Rings are thought to be fairly common in the Solar System. The four giant planets have rings, and there's evidence that Mars has had one, too. This raises the question: could Earth have had a ring, somewhere in its wild past?
We are unlikely to find traces of it in space, if it ever existed; but, for a period of time during the Ordovician nearly half a billion years ago, meteorite impacts suddenly spiked for about 40 million years. There are a whole bunch of craters that emerged during this time, spaced very close together.
That close spacing is not just in time, but in location too. Tomkins and his team analyzed 21 craters that emerged during the impact spike, and found that they were all within 30 degrees latitude of the equator. This was not immediately apparent, because during the Ordovician, Earth's continents all formed part of a supercontinent called Gondwana that has since broken up and drifted apart.
The clustering of the craters might seem curious, but it gets even weirder. The bombardment only seems to have fallen on 30 percent of the exposed landmass, all within the equatorial region. So while meteorites were far more prevalent than we see today, these specific impacts were restricted to a small section of the globe … almost as if a bunch of rocks fell from a narrow ribbon of rocks that circled Earth's middle.
And this, according to Tomkins and his colleagues, may have been precisely what happened.
Their analysis shows that some 466 million years ago, an asteroid flew into Earth's gravity just right. It wasn't so close that it immediately fell down – but it was close enough to be torn apart by the tidal forces, crossing a boundary known as the Roche limit.
For a loosely-bound asteroid, the Roche limit is an altitude of about 15,800 kilometers (roughly 9,800 miles). That's lower than some satellites – an altitude range at which the debris from the eviscerated asteroid could spool around Earth in a relatively stable orbit, decaying over time.
This is consistent with what we have observed elsewhere in the Solar System. Saturn's rings are temporary, falling onto the planet at a pretty fast rate. And we saw comet Shoemaker-Levy 9 smack into Jupiter in 1994 – but not before the planet's gravity tore the comet apart, creating a field of debris that circled the planet for years. So it seems eminently plausible that Earth tore apart, then ate an asteroid.
The impact clustering is one piece of evidence. There's also a lot of meteorite material in the sediment that accumulated at the same time, and over the same timeframe.
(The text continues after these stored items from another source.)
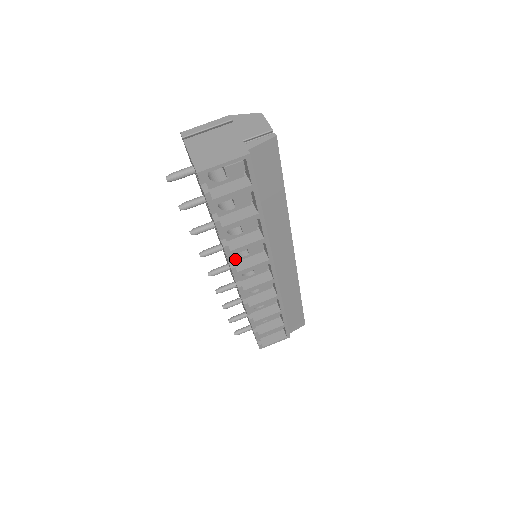
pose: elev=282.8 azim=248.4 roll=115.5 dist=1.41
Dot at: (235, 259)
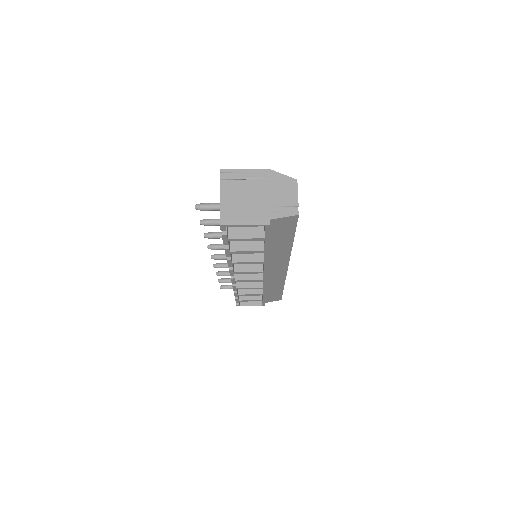
Dot at: occluded
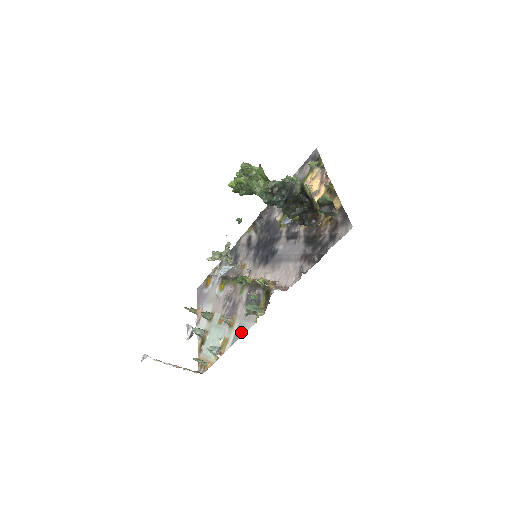
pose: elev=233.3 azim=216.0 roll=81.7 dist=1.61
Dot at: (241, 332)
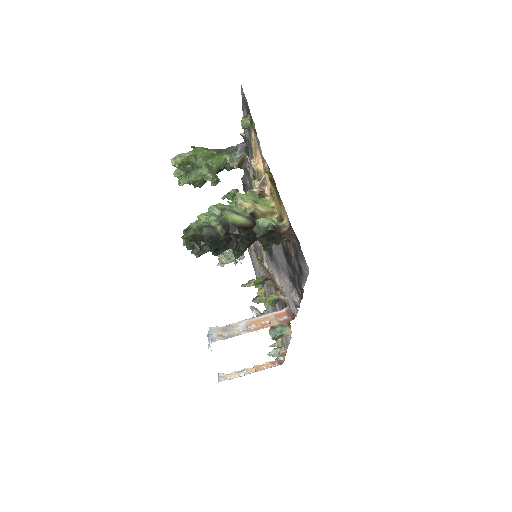
Dot at: (286, 340)
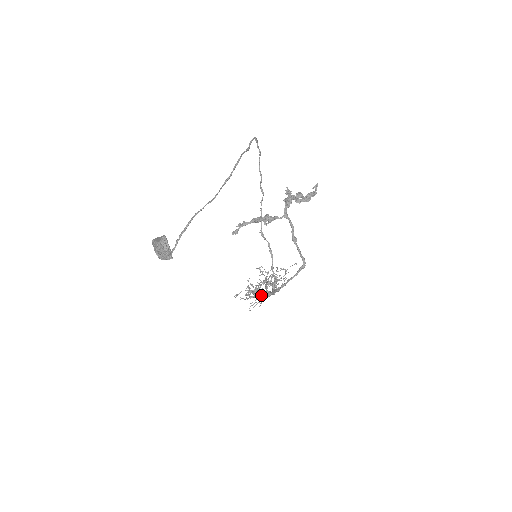
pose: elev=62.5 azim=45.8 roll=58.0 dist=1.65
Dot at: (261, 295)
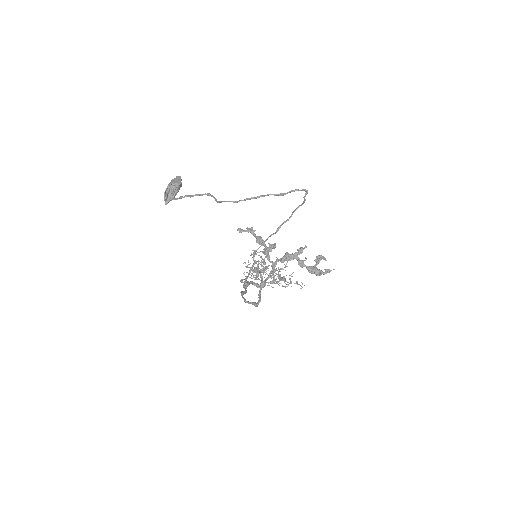
Dot at: (257, 276)
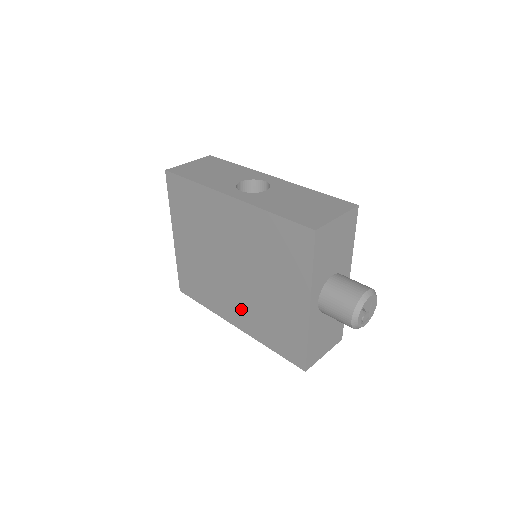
Both of these clues could be linked to the same asteroid.
And there could be another hint. Towards the end of the Ordovician roughly 445 million years ago, Earth entered a devastating ice age; the coldest in the last half a billion. A ring around Earth could have exacerbated this by casting a shadow over the surface. That's pretty speculative at this point, and requires further investigation.
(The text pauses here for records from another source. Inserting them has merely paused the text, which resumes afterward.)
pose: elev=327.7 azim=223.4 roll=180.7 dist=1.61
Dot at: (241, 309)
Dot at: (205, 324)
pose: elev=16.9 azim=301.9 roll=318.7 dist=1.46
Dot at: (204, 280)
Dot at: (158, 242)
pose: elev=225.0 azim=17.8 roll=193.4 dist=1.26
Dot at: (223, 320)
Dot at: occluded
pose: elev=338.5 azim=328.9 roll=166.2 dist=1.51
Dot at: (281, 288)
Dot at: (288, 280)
"The next stage of the research needs to be numerical modeling. We have this already underway, but I expect that other scientists will have a go at this," Tomkins told ScienceAlert.
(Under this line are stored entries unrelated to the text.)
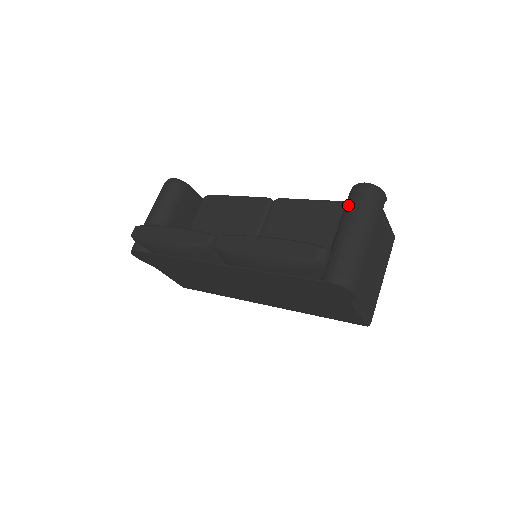
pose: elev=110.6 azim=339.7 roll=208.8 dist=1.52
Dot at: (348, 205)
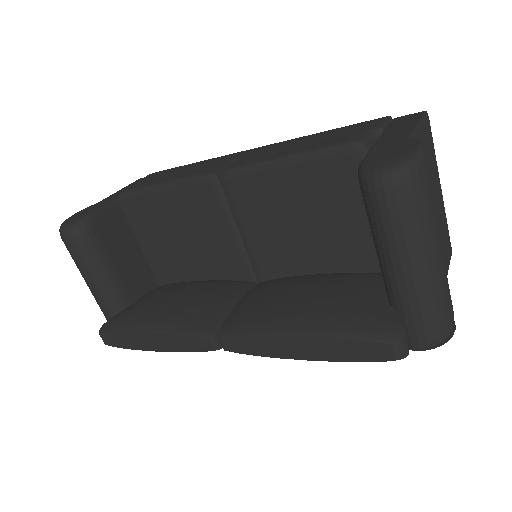
Dot at: (377, 225)
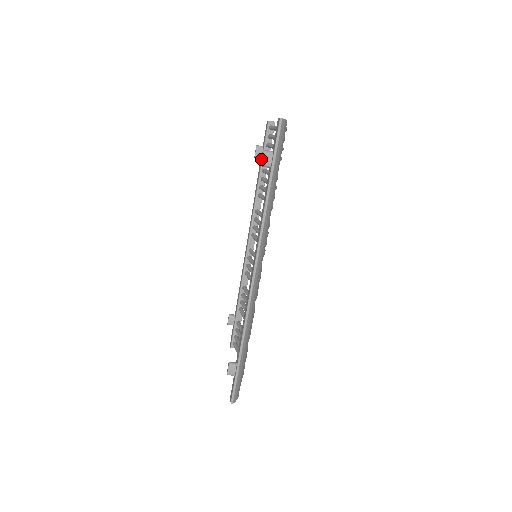
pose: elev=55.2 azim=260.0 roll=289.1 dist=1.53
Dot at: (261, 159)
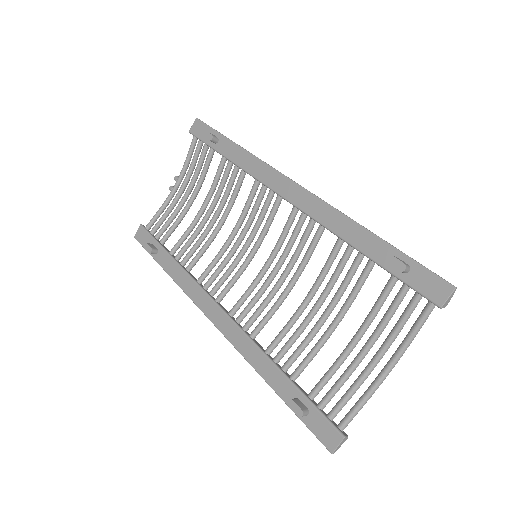
Dot at: (386, 266)
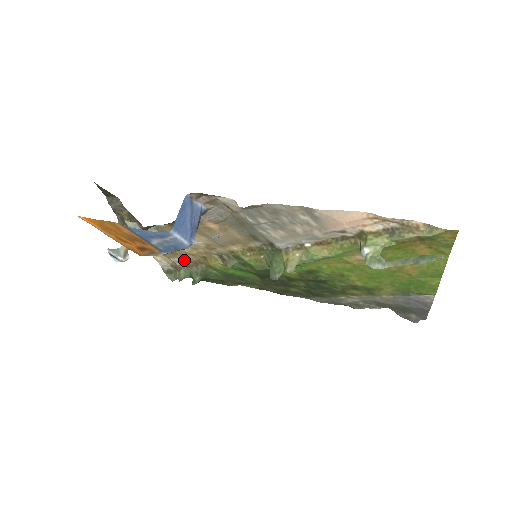
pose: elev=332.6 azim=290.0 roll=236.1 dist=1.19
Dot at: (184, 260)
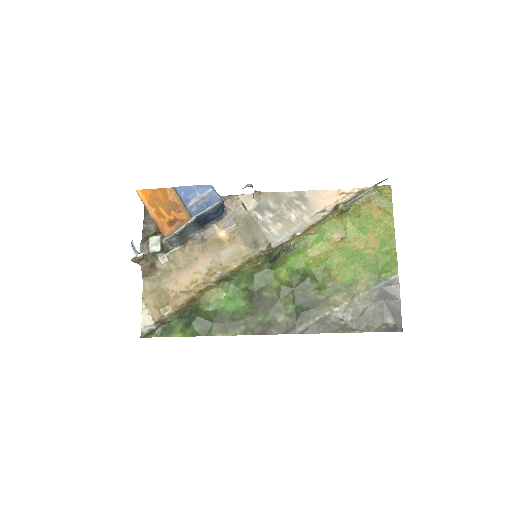
Dot at: (174, 307)
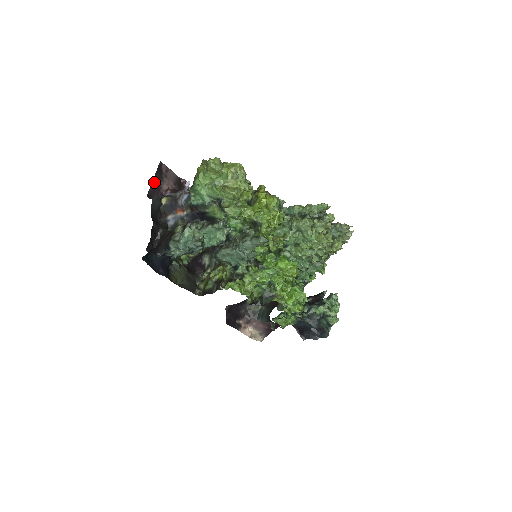
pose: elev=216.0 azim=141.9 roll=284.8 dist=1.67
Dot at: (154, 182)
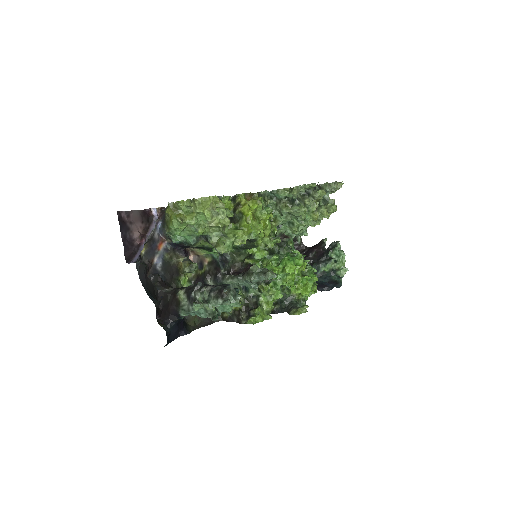
Dot at: (124, 240)
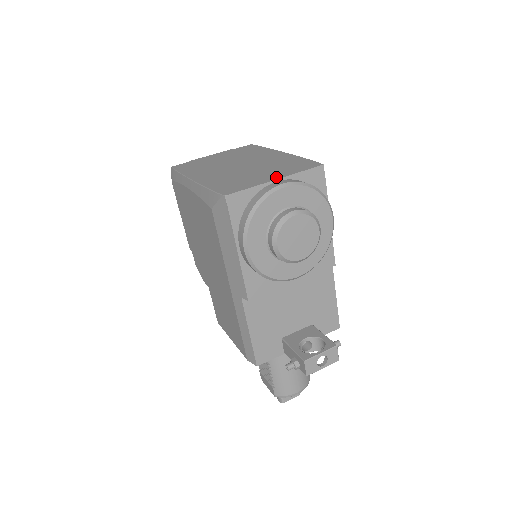
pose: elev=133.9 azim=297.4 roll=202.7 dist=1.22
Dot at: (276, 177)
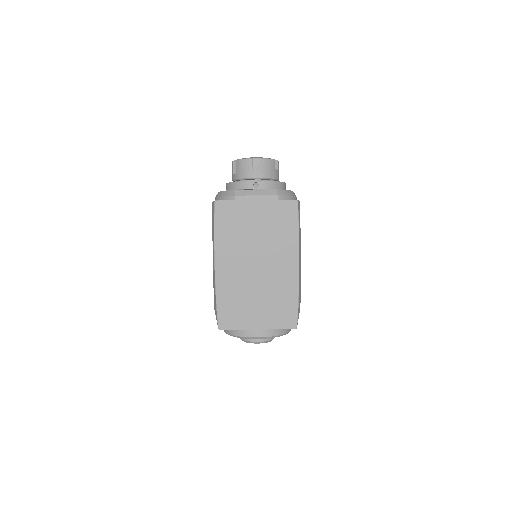
Dot at: (260, 325)
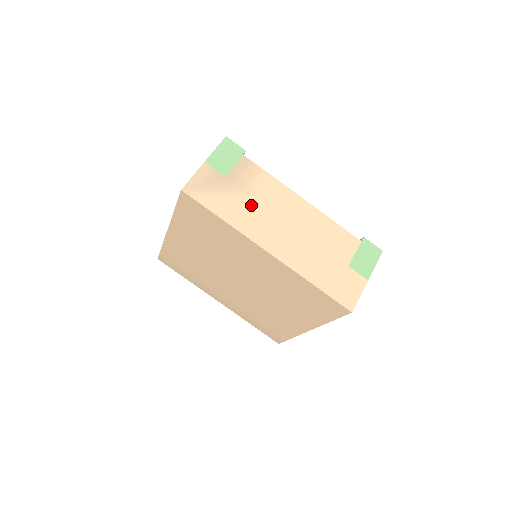
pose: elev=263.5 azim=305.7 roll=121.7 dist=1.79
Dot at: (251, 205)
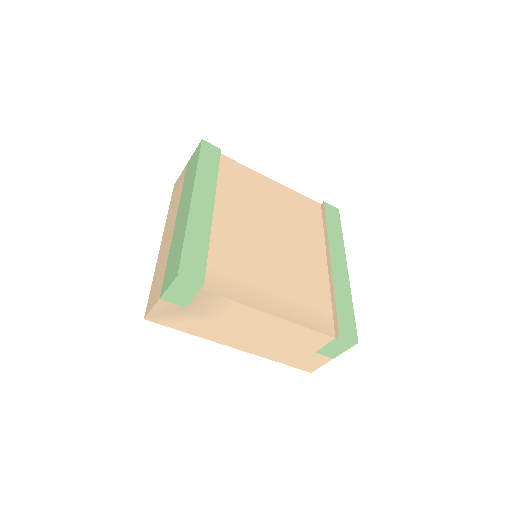
Dot at: (215, 324)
This modeling would recreate the break-up of the asteroid, and the formation of the ring from its debris, followed by the evolution of the ring over time. This would reveal the structure and shape that the ring could have been, and whether it could cast a large shadow. This data would then need to be given to climate scientists to see what the effects could be.
But, if it does have an effect, the implications are pretty interesting for not just understanding our own world, but climate interventions.
"Something else that was happening at this time was the Great Ordovician Biodiversification Event (rapid evolution of different organisms) – the rapid climate change creates challenges for life and the need to evolve. So if the ring drove climate change (and it's a big if at this point), it may also have driven rapid evolution," Tomkins said.
"A fun concept is that this would be one way to terraform an overly hot planet. So, for example, if we redirected a large asteroid into a break-up orbit around Venus, the cooling would lead to partial rain-out of the atmosphere, and possibly quite significant cooling."
We're probably not going to be terraforming Venus in a hurry. But isn't it fun to imagine that we could?
The research has been published in Earth and Planetary Science Letters.